Friday 28 March 2008

Antiquities from the Shelby White Collection to go on Display in Rome

Lee Rosenbaum has reported that nine antiquities formerly in the possession of Shelby White will go on display in the Palazzo Poli in Rome tomorrow (March 29). It appears that a list of the ten antiquities (one will follow the other nine) has yet to be issued. Why the delay? What is there to hide?

Shelby White no doubt hopes that this will mean closure. But will it? Is this just the end for the antiquities that featured in the Glories of the Past catalogue?

Remember Elisabetta Povoledo's comments last year ("An Impasse in Italian Talks Over Return of Artifacts", New York Times, May 26, 2007):
Last November [2006] the Italian Culture Ministry presented Ms.
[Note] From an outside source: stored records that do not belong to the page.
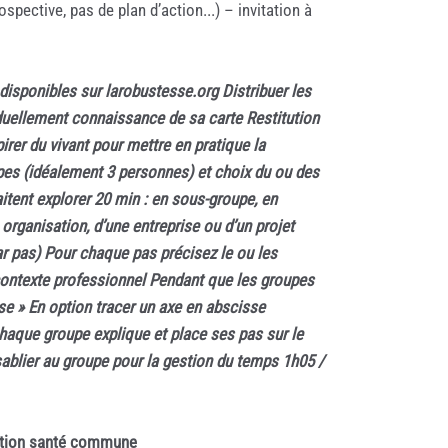
ospective, pas de plan d’action...) – invitation à
disponibles sur larobustesse.org Distribuer les
viduellement connaissance de sa carte Restitution
irer du vivant pour mettre en pratique la
upes (idéalement 3 personnes) et choix du ou des
haitent explorer 20 min : en sous-groupe, en
organisation, d’une entreprise ou d’un projet
par pas) Pour chaque pas précisez le ou les
n contexte professionnel Pendant que les groupes
sse » En option tracer un axe en abscisse
 chaque groupe explique et place ses pas sur le
sablier au groupe pour la gestion du temps
1h05 /
inition santé commune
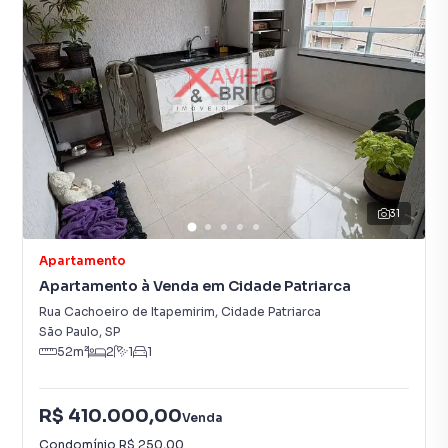
31
Apartamento
Apartamento à Venda em Cidade Patriarca
Rua Cachoeiro de Itapemirim
,
Cidade Patriarca
São Paulo
,
SP
52
m²
2
1
1
R$ 410.000,00
Venda
Condomínio
R$ 250,00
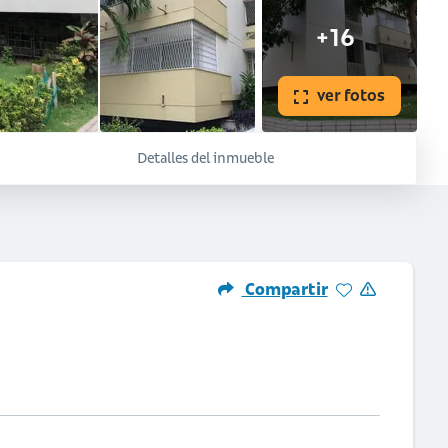
+16
ver fotos
Detalles del inmueble
Compartir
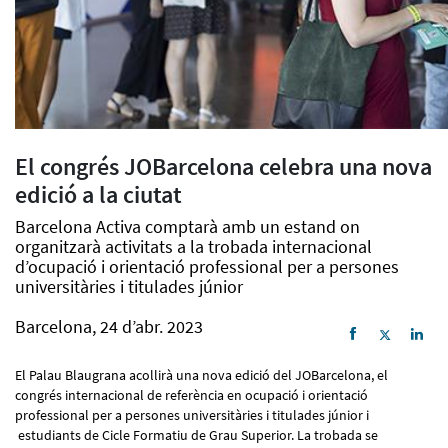
El congrés JOBarcelona celebra una nova
edició a la ciutat
Barcelona Activa comptarà amb un estand on
organitzarà activitats a la trobada internacional
d’ocupació i orientació professional per a persones
universitàries i titulades júnior
Barcelona, 24 d’abr. 2023
El Palau Blaugrana acollirà una nova edició del JOBarcelona, el
congrés internacional de referència en ocupació i orientació
professional per a persones universitàries i titulades júnior i
estudiants de Cicle Formatiu de Grau Superior. La trobada se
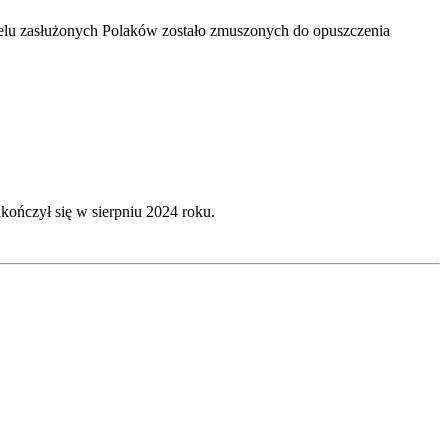
wielu zasłużonych Polaków zostało zmuszonych do opuszczenia
zakończył się w sierpniu 2024 roku.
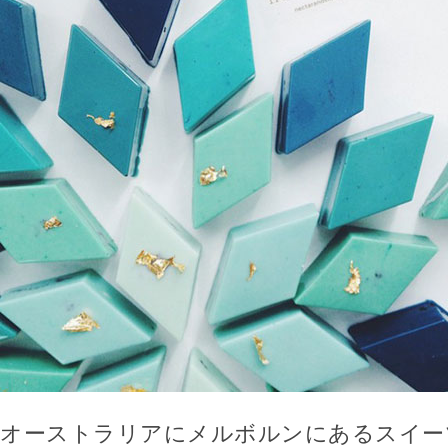
オーストラリアにメルボルンにあるスイー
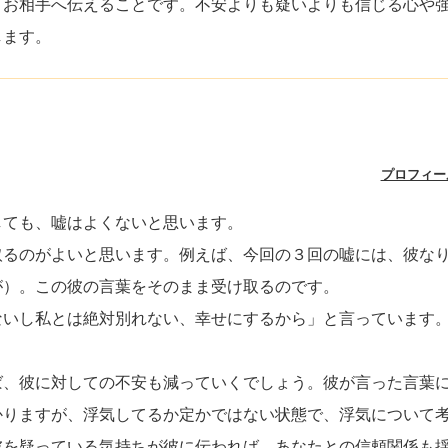
とお相手へ伝えることです。不安よりも疑いよりも信じる心や
します。
プロフィー
しても、嘘はよくないと思います。
取るのがよいと思います。例えば、今回の３回の嘘には、彼な
が）。この彼の言葉をそのまま受け取るのです。
ないし私とは絶対別れない、幸せにするから」と言っています
ば、彼に対しての不安も減っていくでしょう。彼が言った言葉
かりますが、浮気してるか定かではない状態で、浮気について
彼を疑っている気持ちが彼に伝われば、あなたとの信頼関係も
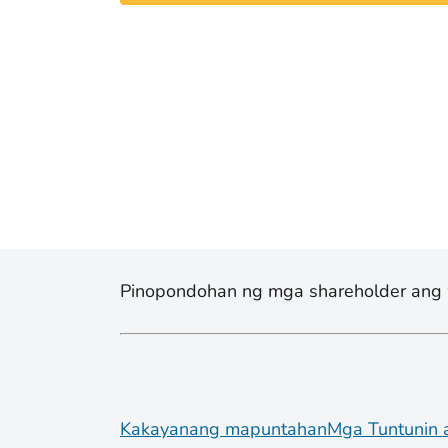
Pinopondohan ng mga shareholder ang 
Kakayanang mapuntahan
Mga Tuntunin 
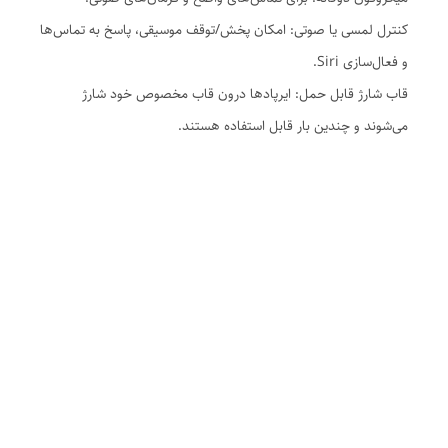
کنترل لمسی یا صوتی: امکان پخش/توقف موسیقی، پاسخ به تماس‌ها
و فعال‌سازی Siri.
قاب شارژ قابل حمل: ایرپادها درون قاب مخصوص خود شارژ
می‌شوند و چندین بار قابل استفاده هستند.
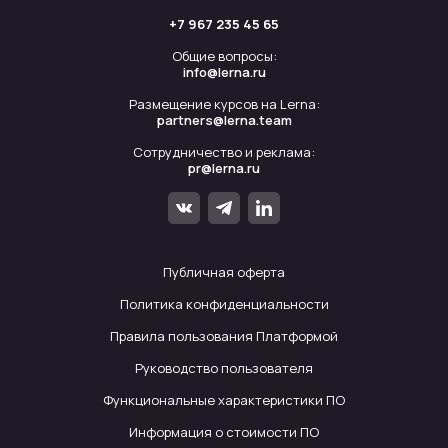
+7 967 235 45 65
Общие вопросы:
info@lerna.ru
Размещение курсов на Lerna:
partners@lerna.team
Сотрудничество и реклама:
pr@lerna.ru
Публичная оферта
Политика конфиденциальности
Правила пользования Платформой
Руководство пользователя
Функциональные характеристики ПО
Информация о стоимости ПО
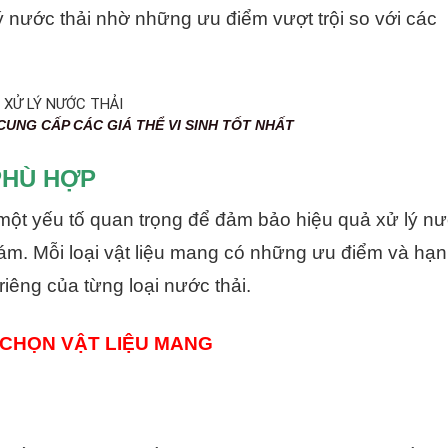
ý nước thải nhờ những ưu điểm vượt trội so với các
 CÁC GIÁ THỂ VI SINH TỐT NHẤT
PHÙ HỢP
 một yếu tố quan trọng để đảm bảo hiệu quả xử lý n
ám. Mỗi loại vật liệu mang có những ưu điểm và hạn
iêng của từng loại nước thải.
 CHỌN VẬT LIỆU MANG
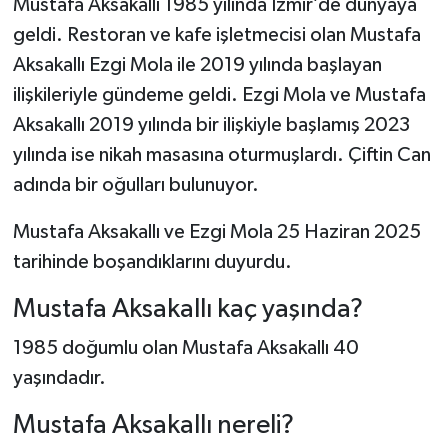
Mustafa Aksakallı 1985 yılında İzmir’de dünyaya
geldi. Restoran ve kafe işletmecisi olan Mustafa
Aksakallı Ezgi Mola ile 2019 yılında başlayan
ilişkileriyle gündeme geldi. Ezgi Mola ve Mustafa
Aksakallı 2019 yılında bir ilişkiyle başlamış 2023
yılında ise nikah masasına oturmuşlardı. Çiftin Can
adında bir oğulları bulunuyor.
Mustafa Aksakallı ve Ezgi Mola 25 Haziran 2025
tarihinde boşandıklarını duyurdu.
Mustafa Aksakallı kaç yaşında?
1985 doğumlu olan Mustafa Aksakallı 40
yaşındadır.
Mustafa Aksakallı nereli?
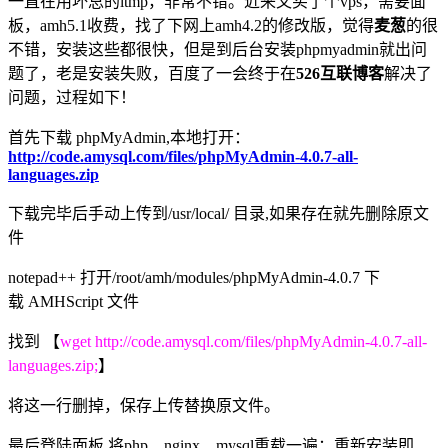
一直在用坏总的ltmp，非常不错。近来又买了个vps，需要面
板，amh5.1收费，找了下网上amh4.2的修改版，觉得
麦葱
的很
不错，安装这些都很快，但是到后台安装phpmyadmin就出问
题了，老是安装失败，百度了一会终于在
526互联博客
解决了
问题，过程如下！
首先下载 phpMyAdmin,本地打开：
http://code.amysql.com/files/phpMyAdmin-4.0.7-all-
languages.zip
下载完毕后手动上传到/usr/local/ 目录,如果存在就先删除原文
件
notepad++ 打开/root/amh/modules/phpMyAdmin-4.0.7 下
载 AMHScript 文件
找到 【
wget http://code.amysql.com/files/phpMyAdmin-4.0.7-all-
languages.zip;
】
将这一行删掉，保存上传替换原文件。
最后登陆面板,将php、nginx、mysql重载一遍；重新安装即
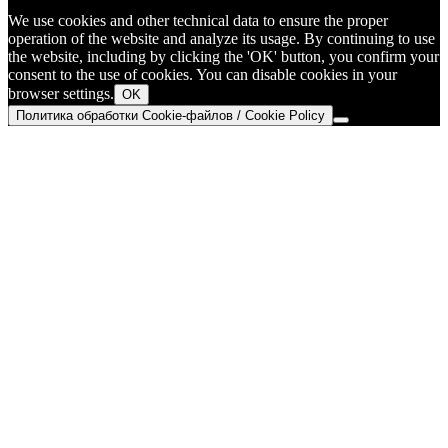
We use cookies and other technical data to ensure the proper
operation of the website and analyze its usage. By continuing to use
the website, including by clicking the 'OK' button, you confirm your
consent to the use of cookies. You can disable cookies in your
browser settings.
OK
Политика обработки Cookie-файлов / Cookie Policy
Go
to
Top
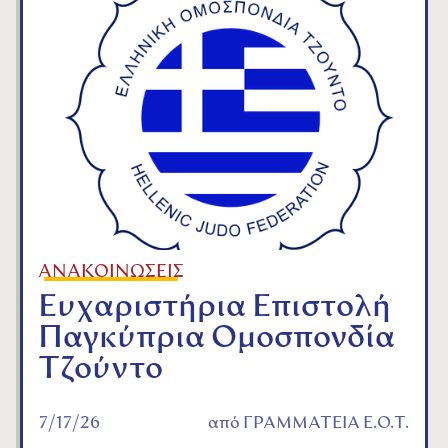
ΑΝΑΚΟΙΝΩΣΕΙΣ
Ευχαριστήρια Επιστολή
Παγκύπρια Ομοσπονδία
Τζούντο
7/17/26
από
ΓΡΑΜΜΑΤΕΙΑ Ε.Ο.Τ.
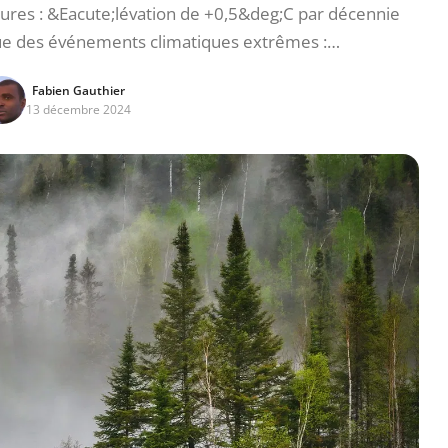
es : &Eacute;lévation de +0,5&deg;C par décennie
ue des événements climatiques extrêmes :…
Fabien Gauthier
13 décembre 2024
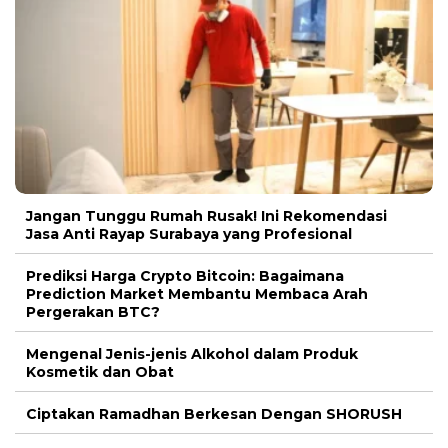
Jangan Tunggu Rumah Rusak! Ini Rekomendasi
Jasa Anti Rayap Surabaya yang Profesional
Prediksi Harga Crypto Bitcoin: Bagaimana
Prediction Market Membantu Membaca Arah
Pergerakan BTC?
Mengenal Jenis-jenis Alkohol dalam Produk
Kosmetik dan Obat
Ciptakan Ramadhan Berkesan Dengan SHORUSH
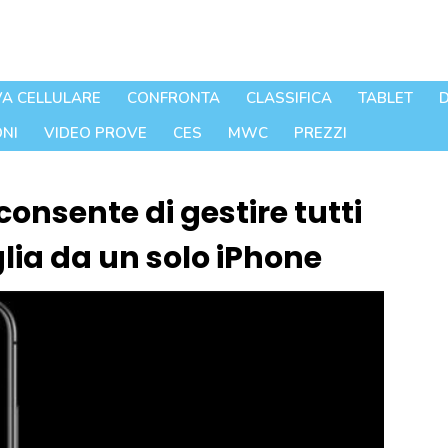
A CELLULARE
CONFRONTA
CLASSIFICA
TABLET
D
NI
VIDEO PROVE
CES
MWC
PREZZI
onsente di gestire tutti
lia da un solo iPhone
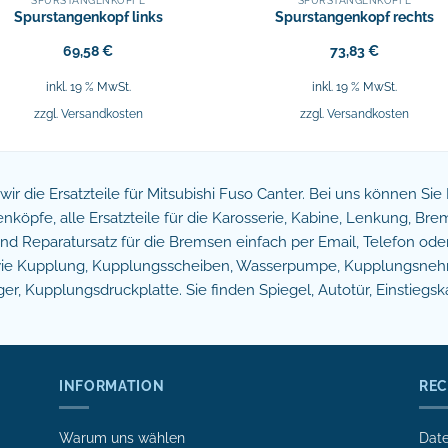
SPURSTANGENKÖPFE
SPURSTANGENKÖPFE
Spurstangenkopf links
Spurstangenkopf rechts
69,58
€
73,83
€
inkl. 19 % MwSt.
inkl. 19 % MwSt.
zzgl.
Versandkosten
zzgl.
Versandkosten
n wir die Ersatzteile für Mitsubishi Fuso Canter. Bei uns können Si
köpfe, alle Ersatzteile für die Karosserie, Kabine, Lenkung, B
 Reparatursatz für die Bremsen einfach per Email, Telefon oder 
owie Kupplung, Kupplungsscheiben, Wasserpumpe, Kupplungsnehm
r, Kupplungsdruckplatte. Sie finden Spiegel, Autotür, Einstiegsk
INFORMATION
REC
Warum uns wählen
Date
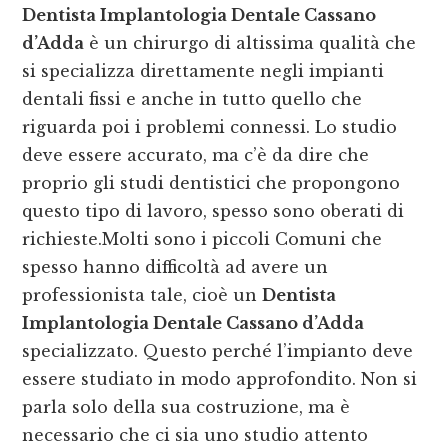
Dentista Implantologia Dentale Cassano
d’Adda
è un chirurgo di altissima qualità che
si specializza direttamente negli impianti
dentali fissi e anche in tutto quello che
riguarda poi i problemi connessi. Lo studio
deve essere accurato, ma c’è da dire che
proprio gli studi dentistici che propongono
questo tipo di lavoro, spesso sono oberati di
richieste.Molti sono i piccoli Comuni che
spesso hanno difficoltà ad avere un
professionista tale, cioè un
Dentista
Implantologia Dentale Cassano d’Adda
specializzato. Questo perché l’impianto deve
essere studiato in modo approfondito. Non si
parla solo della sua costruzione, ma è
necessario che ci sia uno studio attento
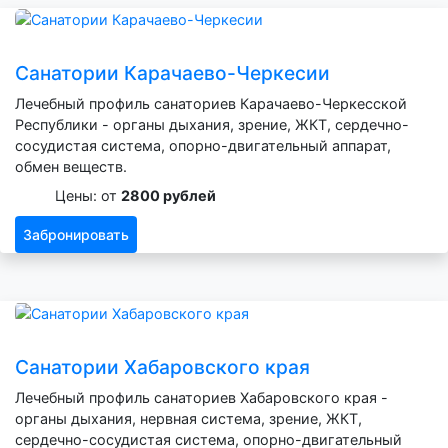
Санатории Карачаево-Черкесии
Лечебный профиль санаториев Карачаево-Черкесской
Республики - органы дыхания, зрение, ЖКТ, сердечно-
сосудистая система, опорно-двигательный аппарат,
обмен веществ.
Цены: от
2800 рублей
Забронировать
Санатории Хабаровского края
Лечебный профиль санаториев Хабаровского края -
органы дыхания, нервная система, зрение, ЖКТ,
сердечно-сосудистая система, опорно-двигательный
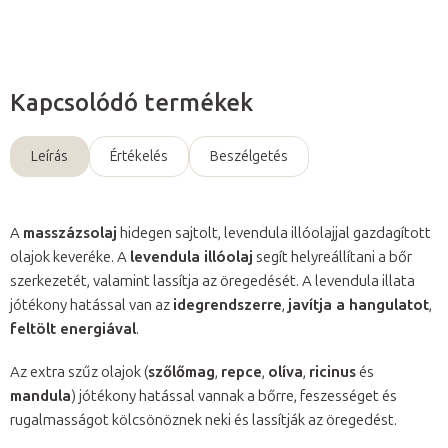
Kapcsolódó termékek
Leírás
Értékelés
Beszélgetés
A
masszázsolaj
hidegen sajtolt, levendula illóolajjal gazdagított
olajok keveréke. A
levendula illóolaj
segít helyreállítani a bőr
szerkezetét, valamint lassítja az öregedését. A levendula illata
jótékony hatással van az
idegrendszerre
,
javítja a hangulatot
,
feltölt energiával
.
Az extra szűz olajok (
szőlőmag
,
repce
,
olíva
,
ricinus
és
mandula
) jótékony hatással vannak a bőrre, feszességet és
rugalmasságot kölcsönöznek neki és lassítják az öregedést.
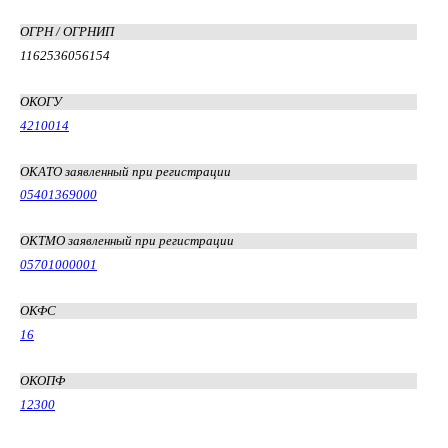
ОГРН / ОГРНИП
1162536056154
ОКОГУ
4210014
ОКАТО заявленный при регистрации
05401369000
ОКТМО заявленный при регистрации
05701000001
ОКФС
16
ОКОПФ
12300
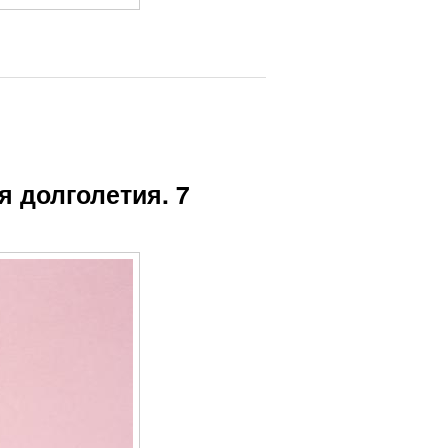
я долголетия. 7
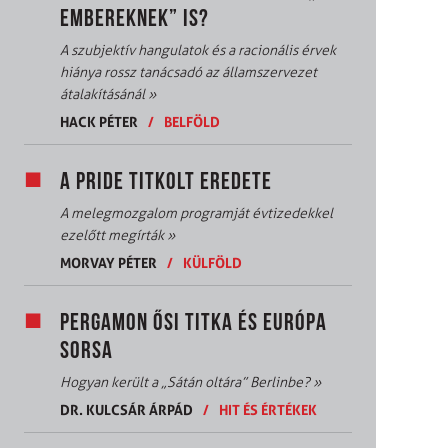
EMBEREKNEK” IS?
A szubjektív hangulatok és a racionális érvek
hiánya rossz tanácsadó az államszervezet
átalakításánál
»
HACK PÉTER
/
BELFÖLD
A PRIDE TITKOLT EREDETE
A melegmozgalom programját évtizedekkel
ezelőtt megírták
»
MORVAY PÉTER
/
KÜLFÖLD
PERGAMON ŐSI TITKA ÉS EURÓPA
SORSA
Hogyan került a „Sátán oltára” Berlinbe?
»
DR. KULCSÁR ÁRPÁD
/
HIT ÉS ÉRTÉKEK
White with a list of more than 20 pieces in her collection that its investigators had tracked to dealers who Italy says have been linked to looted antiquities. (The list was narrowed to nine during the negotiations.) Those dealers include Giacomo Medici, an Italian antiquities dealer who is appealing a 2004 conviction in a Rome court for dealing in illicit archaeological artifacts, and Robin Symes, a London dealer under investigation here who has not been indicted.
What are the other ten objects? Do they appear in the Geneva Polaroids?

And what about other pieces in her collection that did not appear in Glories?

I remain interested in the archaic bronze volute-krater of Trebenishte type that has been on fairly long-term loan to Museum of Fine Arts in Houston. Will the full details of its past collecting history be disclosed?

Image
Attic red-figured calyx-krater attributed to the Eucharides painter. Once in the Shelby White collection; once on loan to the Metropolitan Museum of Art, New York; perhaps handed over to Italian authorities. Source: The New York Observer.